● TASK OBJECTIVE
Rewrite every line of the listing below, changing "dist" to "distance" and keeping everything else the same.

---- EXCERPTED RECORDS

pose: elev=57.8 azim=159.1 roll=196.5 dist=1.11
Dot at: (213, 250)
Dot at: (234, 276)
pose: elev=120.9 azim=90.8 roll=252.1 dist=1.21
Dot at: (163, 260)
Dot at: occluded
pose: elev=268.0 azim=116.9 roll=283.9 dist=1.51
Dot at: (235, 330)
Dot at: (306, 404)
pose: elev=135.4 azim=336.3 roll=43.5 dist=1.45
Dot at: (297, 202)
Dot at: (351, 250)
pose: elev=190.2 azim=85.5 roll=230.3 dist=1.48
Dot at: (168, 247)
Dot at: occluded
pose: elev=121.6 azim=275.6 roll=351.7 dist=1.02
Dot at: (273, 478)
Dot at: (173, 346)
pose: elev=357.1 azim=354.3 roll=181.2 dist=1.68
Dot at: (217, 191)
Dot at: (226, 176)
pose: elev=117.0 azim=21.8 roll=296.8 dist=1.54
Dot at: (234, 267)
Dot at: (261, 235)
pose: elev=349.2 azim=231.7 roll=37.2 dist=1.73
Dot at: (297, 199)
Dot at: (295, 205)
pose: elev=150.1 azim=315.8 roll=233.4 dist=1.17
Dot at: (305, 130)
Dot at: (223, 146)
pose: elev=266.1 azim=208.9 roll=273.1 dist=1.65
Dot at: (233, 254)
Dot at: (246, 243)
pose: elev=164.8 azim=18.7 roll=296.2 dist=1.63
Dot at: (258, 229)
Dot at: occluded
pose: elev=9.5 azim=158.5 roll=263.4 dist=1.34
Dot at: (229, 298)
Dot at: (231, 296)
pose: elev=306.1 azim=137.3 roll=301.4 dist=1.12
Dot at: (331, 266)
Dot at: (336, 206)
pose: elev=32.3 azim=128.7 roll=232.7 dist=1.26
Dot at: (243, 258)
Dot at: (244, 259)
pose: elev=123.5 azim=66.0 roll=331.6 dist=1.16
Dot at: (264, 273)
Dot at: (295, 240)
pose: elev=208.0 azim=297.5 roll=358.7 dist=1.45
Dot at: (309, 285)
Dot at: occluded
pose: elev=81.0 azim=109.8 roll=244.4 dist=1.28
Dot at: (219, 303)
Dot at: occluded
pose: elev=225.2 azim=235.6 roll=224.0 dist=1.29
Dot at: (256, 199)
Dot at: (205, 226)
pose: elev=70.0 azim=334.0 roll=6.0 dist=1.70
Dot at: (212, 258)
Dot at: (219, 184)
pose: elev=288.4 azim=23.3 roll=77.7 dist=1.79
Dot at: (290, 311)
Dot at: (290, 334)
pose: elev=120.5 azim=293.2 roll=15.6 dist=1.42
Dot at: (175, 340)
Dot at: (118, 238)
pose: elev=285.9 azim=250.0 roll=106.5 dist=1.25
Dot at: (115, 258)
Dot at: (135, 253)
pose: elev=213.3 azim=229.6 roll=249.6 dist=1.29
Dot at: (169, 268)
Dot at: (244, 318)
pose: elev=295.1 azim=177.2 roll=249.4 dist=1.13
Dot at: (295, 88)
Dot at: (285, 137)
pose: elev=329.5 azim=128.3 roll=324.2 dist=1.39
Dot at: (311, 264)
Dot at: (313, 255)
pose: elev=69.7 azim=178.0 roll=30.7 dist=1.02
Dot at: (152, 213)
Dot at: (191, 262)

--------

● WRITTEN SOLUTION
pose: elev=57.8 azim=159.1 roll=196.5 distance=1.11
Dot at: (213, 250)
Dot at: (234, 276)
pose: elev=120.9 azim=90.8 roll=252.1 distance=1.21
Dot at: (163, 260)
Dot at: occluded
pose: elev=268.0 azim=116.9 roll=283.9 distance=1.51
Dot at: (235, 330)
Dot at: (306, 404)
pose: elev=135.4 azim=336.3 roll=43.5 distance=1.45
Dot at: (297, 202)
Dot at: (351, 250)
pose: elev=190.2 azim=85.5 roll=230.3 distance=1.48
Dot at: (168, 247)
Dot at: occluded
pose: elev=121.6 azim=275.6 roll=351.7 distance=1.02
Dot at: (273, 478)
Dot at: (173, 346)
pose: elev=357.1 azim=354.3 roll=181.2 distance=1.68
Dot at: (217, 191)
Dot at: (226, 176)
pose: elev=117.0 azim=21.8 roll=296.8 distance=1.54
Dot at: (234, 267)
Dot at: (261, 235)
pose: elev=349.2 azim=231.7 roll=37.2 distance=1.73
Dot at: (297, 199)
Dot at: (295, 205)
pose: elev=150.1 azim=315.8 roll=233.4 distance=1.17
Dot at: (305, 130)
Dot at: (223, 146)
pose: elev=266.1 azim=208.9 roll=273.1 distance=1.65
Dot at: (233, 254)
Dot at: (246, 243)
pose: elev=164.8 azim=18.7 roll=296.2 distance=1.63
Dot at: (258, 229)
Dot at: occluded
pose: elev=9.5 azim=158.5 roll=263.4 distance=1.34
Dot at: (229, 298)
Dot at: (231, 296)
pose: elev=306.1 azim=137.3 roll=301.4 distance=1.12
Dot at: (331, 266)
Dot at: (336, 206)
pose: elev=32.3 azim=128.7 roll=232.7 distance=1.26
Dot at: (243, 258)
Dot at: (244, 259)
pose: elev=123.5 azim=66.0 roll=331.6 distance=1.16
Dot at: (264, 273)
Dot at: (295, 240)
pose: elev=208.0 azim=297.5 roll=358.7 distance=1.45
Dot at: (309, 285)
Dot at: occluded
pose: elev=81.0 azim=109.8 roll=244.4 distance=1.28
Dot at: (219, 303)
Dot at: occluded
pose: elev=225.2 azim=235.6 roll=224.0 distance=1.29
Dot at: (256, 199)
Dot at: (205, 226)
pose: elev=70.0 azim=334.0 roll=6.0 distance=1.70
Dot at: (212, 258)
Dot at: (219, 184)
pose: elev=288.4 azim=23.3 roll=77.7 distance=1.79
Dot at: (290, 311)
Dot at: (290, 334)
pose: elev=120.5 azim=293.2 roll=15.6 distance=1.42
Dot at: (175, 340)
Dot at: (118, 238)
pose: elev=285.9 azim=250.0 roll=106.5 distance=1.25
Dot at: (115, 258)
Dot at: (135, 253)
pose: elev=213.3 azim=229.6 roll=249.6 distance=1.29
Dot at: (169, 268)
Dot at: (244, 318)
pose: elev=295.1 azim=177.2 roll=249.4 distance=1.13
Dot at: (295, 88)
Dot at: (285, 137)
pose: elev=329.5 azim=128.3 roll=324.2 distance=1.39
Dot at: (311, 264)
Dot at: (313, 255)
pose: elev=69.7 azim=178.0 roll=30.7 distance=1.02
Dot at: (152, 213)
Dot at: (191, 262)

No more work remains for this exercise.